The survey carried out as a part of the 4 yearly Grant Thornton International Business Report. It looked at 2,800 businesses in 40 different countries, finding that more than three quarters of those surveyed felt that public companies should make their remuneration policy public, as well as disclosing the bonuses of all directors.

Grant Thornton’s Peter Gomersall commented: “These are turbulent times for senior executives within both public and private businesses.  The call for more transparency about the amount and, possibly more importantly, who decides the remuneration of senior executives, is continuing to gain momentum.

“These results clearly shows that there is an increased appetite for shareholders to be involved in the determination of executive remuneration and reward although it is very difficult to predict how this will evolve in practice.”

The survey also found that 80% thought that the roles of CEO and Chairman of the Board should be separated in all companies and not shared by one individual.
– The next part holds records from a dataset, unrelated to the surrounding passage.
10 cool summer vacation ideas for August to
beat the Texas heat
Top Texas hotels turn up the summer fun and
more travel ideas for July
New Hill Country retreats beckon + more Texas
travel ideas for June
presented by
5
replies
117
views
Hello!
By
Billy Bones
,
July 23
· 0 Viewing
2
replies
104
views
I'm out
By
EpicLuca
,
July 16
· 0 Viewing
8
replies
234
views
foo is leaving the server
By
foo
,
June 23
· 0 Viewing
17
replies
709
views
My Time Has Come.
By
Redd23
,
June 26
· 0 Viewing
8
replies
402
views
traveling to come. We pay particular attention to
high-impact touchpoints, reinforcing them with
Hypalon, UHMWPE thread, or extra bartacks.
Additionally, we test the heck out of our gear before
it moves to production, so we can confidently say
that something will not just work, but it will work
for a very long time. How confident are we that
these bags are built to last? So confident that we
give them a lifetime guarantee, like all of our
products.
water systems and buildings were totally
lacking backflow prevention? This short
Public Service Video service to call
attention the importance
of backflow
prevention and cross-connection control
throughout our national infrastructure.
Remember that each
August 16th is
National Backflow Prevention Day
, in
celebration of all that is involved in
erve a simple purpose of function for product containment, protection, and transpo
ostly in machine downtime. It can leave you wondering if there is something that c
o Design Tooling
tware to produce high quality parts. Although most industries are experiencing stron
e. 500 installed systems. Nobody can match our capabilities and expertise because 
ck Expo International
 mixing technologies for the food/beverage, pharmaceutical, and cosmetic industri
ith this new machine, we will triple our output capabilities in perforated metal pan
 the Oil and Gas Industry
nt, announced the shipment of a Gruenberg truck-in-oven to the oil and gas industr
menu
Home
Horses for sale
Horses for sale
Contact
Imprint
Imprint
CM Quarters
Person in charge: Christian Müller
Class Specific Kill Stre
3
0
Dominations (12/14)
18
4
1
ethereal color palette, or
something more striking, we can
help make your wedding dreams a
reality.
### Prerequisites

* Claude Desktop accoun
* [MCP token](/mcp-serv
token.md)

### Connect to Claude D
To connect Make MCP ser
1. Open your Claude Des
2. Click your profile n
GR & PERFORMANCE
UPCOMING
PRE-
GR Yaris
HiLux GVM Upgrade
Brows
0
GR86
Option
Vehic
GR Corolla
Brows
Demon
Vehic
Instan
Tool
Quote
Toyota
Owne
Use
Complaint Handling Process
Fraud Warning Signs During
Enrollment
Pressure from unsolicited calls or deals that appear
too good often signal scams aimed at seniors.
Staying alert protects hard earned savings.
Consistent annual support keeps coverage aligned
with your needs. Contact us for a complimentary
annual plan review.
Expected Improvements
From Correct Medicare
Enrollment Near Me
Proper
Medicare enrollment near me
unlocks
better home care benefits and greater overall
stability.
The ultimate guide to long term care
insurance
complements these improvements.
These figures come after much discussion of remuneration for big business leaders.

National Express recently awarded its CEO Dean Finch 261, 407 free shares and increased his bonus to 150% of a salary which is already upwards of half a million pounds.

Other companies, however, are considering ways to reform their bonus policies, with HSBC already instigating plans to pay bonuses in shares once an employee has retired.

Barclays are also cleaning up their public reputation by looking at a similar scheme.

Internationally BHP Billington head Marius Kloppers has waived his bonus, which last year amounted to $2.35 million after the value of US shale gas assets were written down by $2.84 billion.

Global attitudes have certainly shown that greater transparency when it comes to bonuses, and these top firms are leading the way to improving the reputation of business executives.